News Release

Feature: Biomaterials Are Transforming Medicine

Peer-Reviewed Publication

U.S. National Science Foundation

MIT Scientist And Engineer Describes A New Field In An NSF Lecture

How can doctors deliver drugs in ways less invasive and more controlled than an injection? Robert S. Langer views the question as an engineering design problem. Langer, Germeshausen Professor of Chemical and Biomedical Engineering at MIT, described how researchers are using biomaterials to create engineering solutions to medical problems in a lecture at the National Science Foundation's (NSF) headquarters on June 17.

Langer's lecture, "Biomaterials: From Basic Science and Engineering to Clinical Practice," focused on advances in biomaterials, a field that Langer pioneered. "Historically, materials have found their way into medicine by clinicians," he said. For the first artificial heart, doctors' search for a strong substance with flexibility led them to use polyether urethane, found in girdles. "I thought we could do better," said Langer. After all, "something designed as a lady's girdle might not be the best thing to put in a human body."

Since Langer began his work in 1974, genetic engineering has made possible larger and larger "macromolecule" drugs, such as growth hormones. With the help of NSF grants, Langer found that certain hydrophobic polymers made it possible to deliver macromolecular drugs like albumin into the body and at a controlled rate over a period of time.

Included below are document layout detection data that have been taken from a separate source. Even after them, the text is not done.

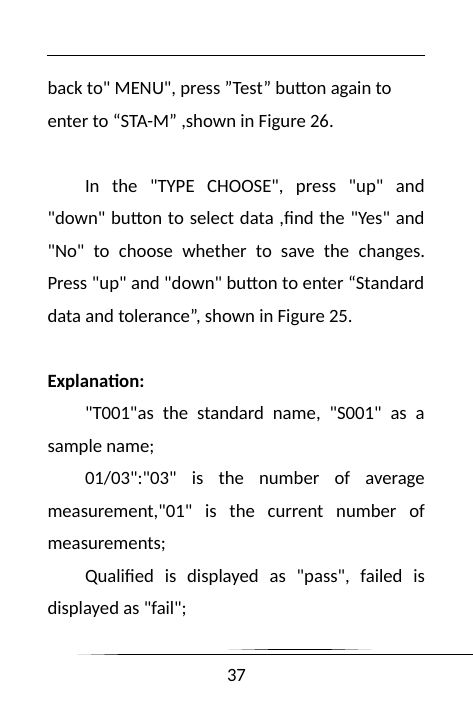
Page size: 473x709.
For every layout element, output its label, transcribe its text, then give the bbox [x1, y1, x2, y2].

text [47, 72, 425, 137]
text Qualified is displayed as "pass", failed is displayed as "fail"; [47, 559, 425, 624]
text 01/03":"03" is the number of average measurement,"01" is the current number of measurements; [47, 462, 425, 559]
text In the "TYPE CHOOSE", press "up" and "down" button to select data ,find the "Yes" and "No" to choose whether to save the changes. Press "up" and "down" button to enter “Standard data and tolerance”, shown in Figure 25. [47, 169, 425, 332]
text "T001"as the standard name, "S001" as a sample name; [47, 397, 425, 462]
text Explanation: [47, 364, 425, 397]
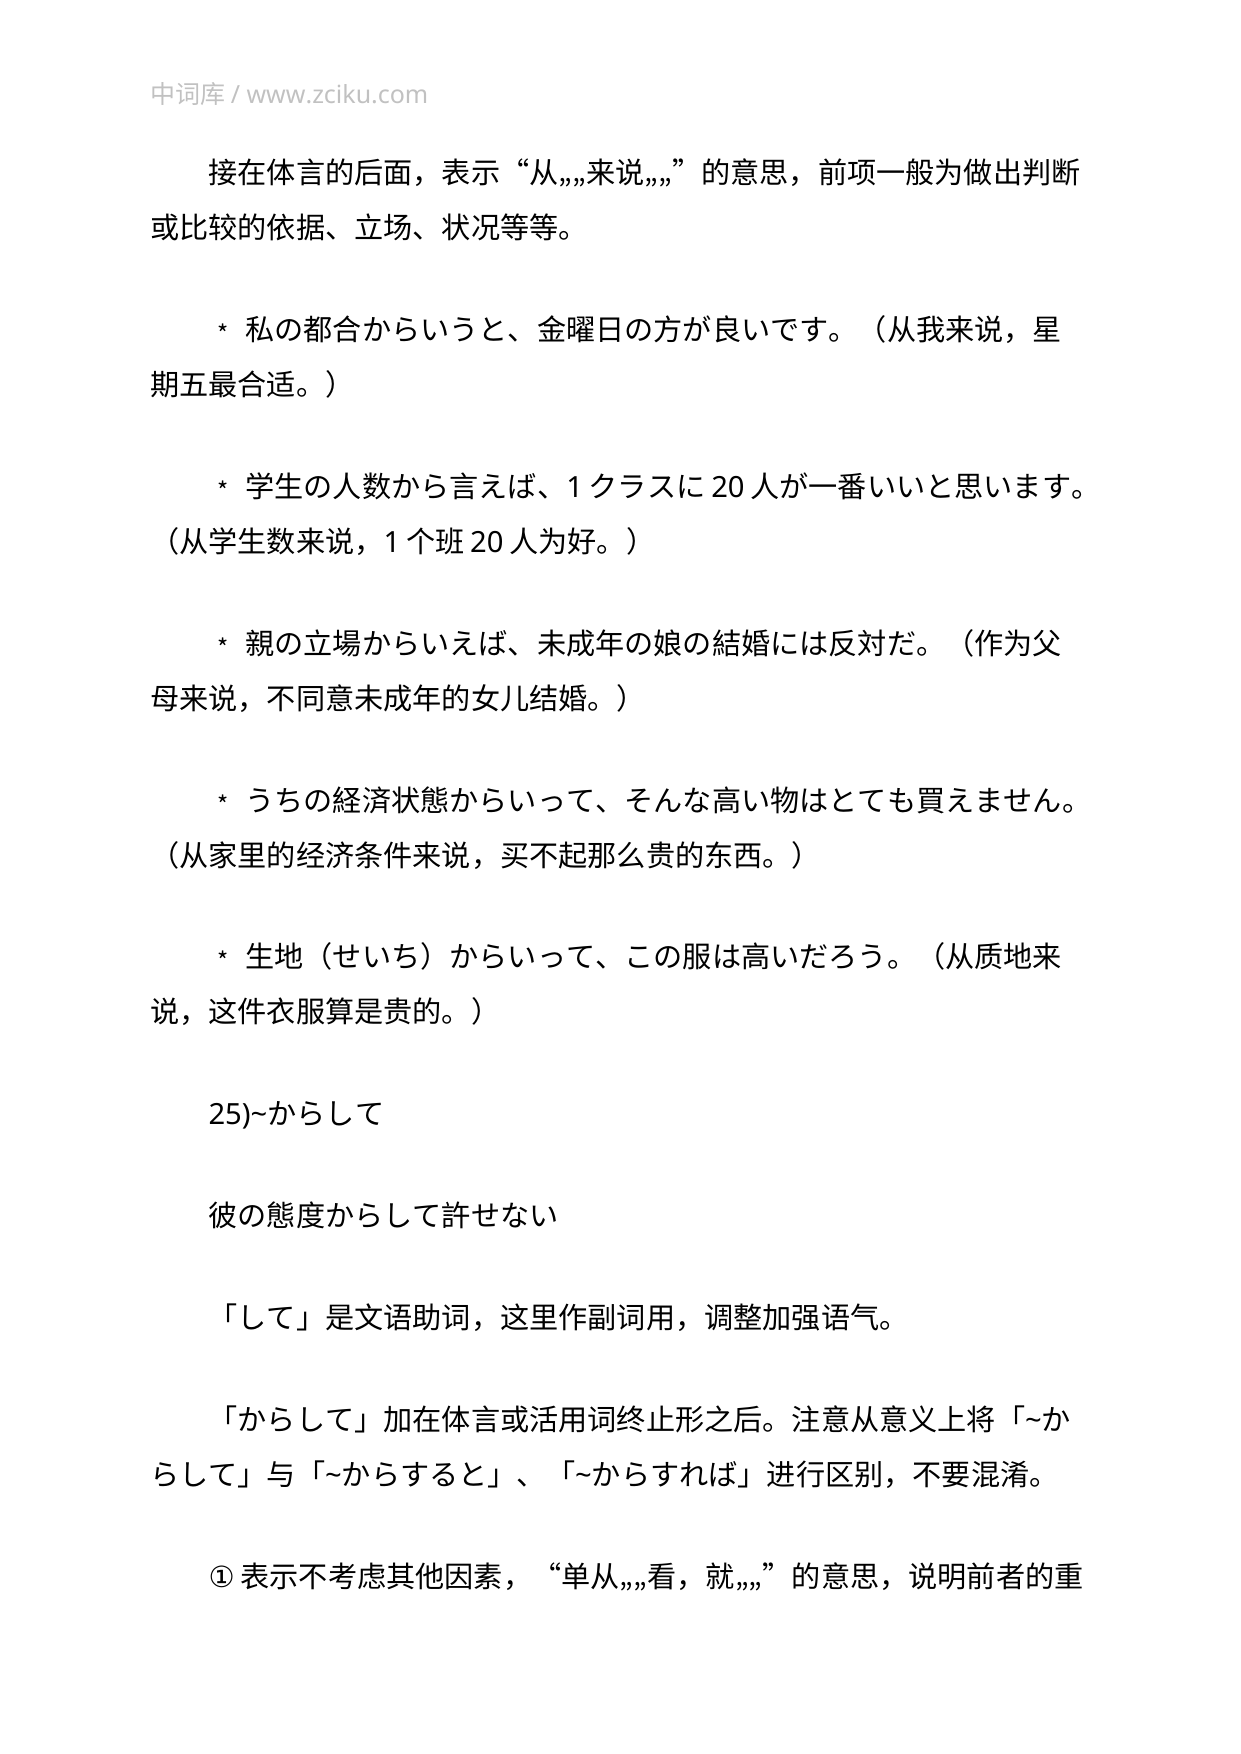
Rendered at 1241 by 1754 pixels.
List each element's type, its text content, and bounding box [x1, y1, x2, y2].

text ﹡ 親の立場からいえば、未成年の娘の結婚には反対だ。（作为父母来说，不同意未成年的女儿结婚。） [150, 620, 1090, 718]
text 「して」是文语助词，这里作副词用，调整加强语气。 [150, 1294, 1090, 1337]
text 接在体言的后面，表示“从„„来说„„”的意思，前项一般为做出判断或比较的依据、立场、状况等等。 [150, 150, 1090, 247]
text 「からして」加在体言或活用词终止形之后。注意从意义上将「~からして」与「~からすると」、「~からすれば」进行区别，不要混淆。 [150, 1396, 1090, 1494]
text 25)~からして [150, 1091, 1090, 1133]
text 彼の態度からして許せない [150, 1193, 1090, 1235]
text ﹡ 学生の人数から言えば、1クラスに20人が一番いいと思います。（从学生数来说，1个班20人为好。） [150, 463, 1090, 561]
text ﹡ 生地（せいち）からいって、この服は高いだろう。（从质地来说，这件衣服算是贵的。） [150, 934, 1090, 1031]
text ﹡ うちの経済状態からいって、そんな高い物はとても買えません。（从家里的经济条件来说，买不起那么贵的东西。） [150, 777, 1090, 874]
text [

Since then, biomaterials have enabled the slow release of ever-larger bioengineered proteins into the body, with release times ranging from one day to more than three years. Products like Lupron Depot permit controlled release of medicines that would normally deteriorate in minutes to be released slowly over four months.

"I'd like to think these are the tip of the iceberg," said Langer. Researchers are also working on ways to deliver growth hormones and methods to provide a constant release of insulin for diabetics. Fortune magazine cited estimates that these new technologies will cause sales in the drug-delivery sector to almost triple, reaching $25 billion by 2006.

For medicines like insulin, research is also exploring methods for administering doses in preprogrammed "pulses," or on demand. Using an oscillating magnetic field, a wristwatch-like device could, for example, release a dose of insulin just before a diabetic's meal. The magnetic field would release the drug by squeezing drug-containing pores at a microscopic level. Trials using such a device on mice are underway.

With Dr. Henry Brem, an oncologist at Johns Hopkins University, Langer explored more focused drug delivery for types of brain cancer. Treatment usually involves chemotherapy, which can have terrible side effects for the liver and other organs. For a more targeted release of the drug BCNU, doctors inserted a dime-sized polymer wafer containing BCNU in the surgical cavity at the tumor. As the polymer eroded, it released the drug over time directly to the tumor without the impediment of the blood-brain barrier. In this study, physicians have used the polymer wafers to treat thousands of brain cancer victims, with significant improvements.

In tissue engineering, cells from a patient can be cultivated on a polymer mesh or "scaffold", allowing regeneration of the cartilage for an ear, for example. Physicians could also apply these techniques to regenerate damaged tendons, sciatic nerve endings and skin tissue.

"We've raised more questions than we've answered," Langer concluded, but biomaterials have already contributed products "that can relieve suffering and prolong life for many people."